INTRODUCTION: To review the dose delivered to patients in time-resolved computed tomography (4D CT) used for radiotherapy treatment planning. METHODS: 4D CT is used at Peter MacCallum Cancer Centre since July 2007 for radiotherapy treatment planning using a Philips Brilliance Wide Bore CT scanner (16 slice, helical 4D CT acquisition). All scans are performed at 140 kVp and reconstructed in 10 datasets for different phases of the breathing cycle. Dose records were analysed retrospectively for 387 patients who underwent 4D CT procedures between 2007 and 2013. RESULTS: A total of 444 4D CT scans were acquired with the majority of them (342) being for lung cancer radiotherapy.

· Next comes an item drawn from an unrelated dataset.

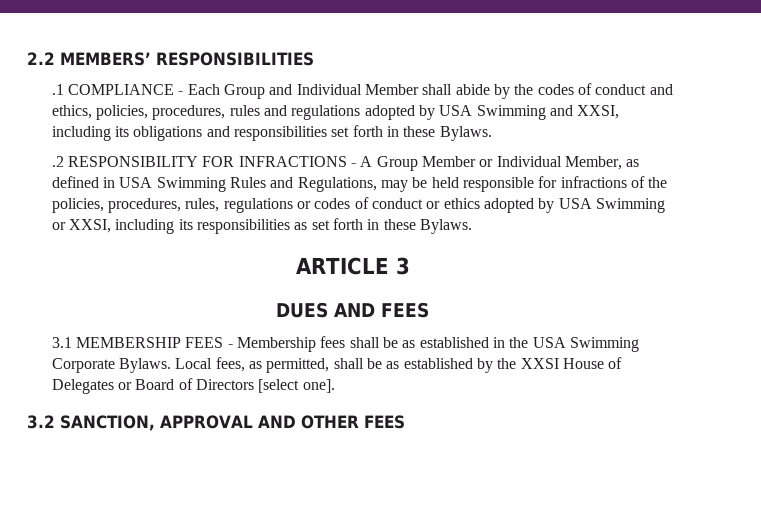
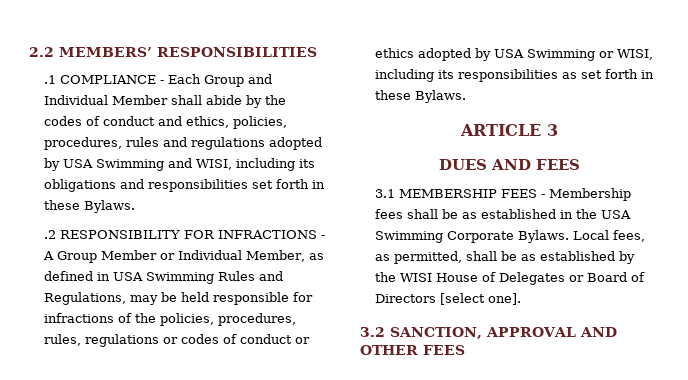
[577,105,620,119] XXSI, -> [196,159,233,170] WISI,
[69,219,112,233] XXSI, -> [617,49,654,60] WISI,
[520,358,559,369] XXSI -> [400,273,433,282] WISI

Volume CT dose index (CTDIvol) as recorded over this period was fairly constant at approximately 20 mGy for adults. The CTDI for 4D CT for lung cancers of 19.6 ± 9.3 mGy (n = 168, mean ± 1SD) was found to be 63% higher than CTDIs for conventional CT scans for lung patients that were acquired in the same period (CTDIvol 12 ± 4 mGy, sample of n = 25). CTDI and dose length product (DLP) increased with increasing field of view; however, no significant difference between DLPs for different indications (breast, kidney, liver and lung) could be found. Breathing parameters such as breathing rate or pattern did not affect dose. CONCLUSION: 4D CT scans can be acquired for radiotherapy treatment planning with a dose less than twice the one required for conventional CT scanning.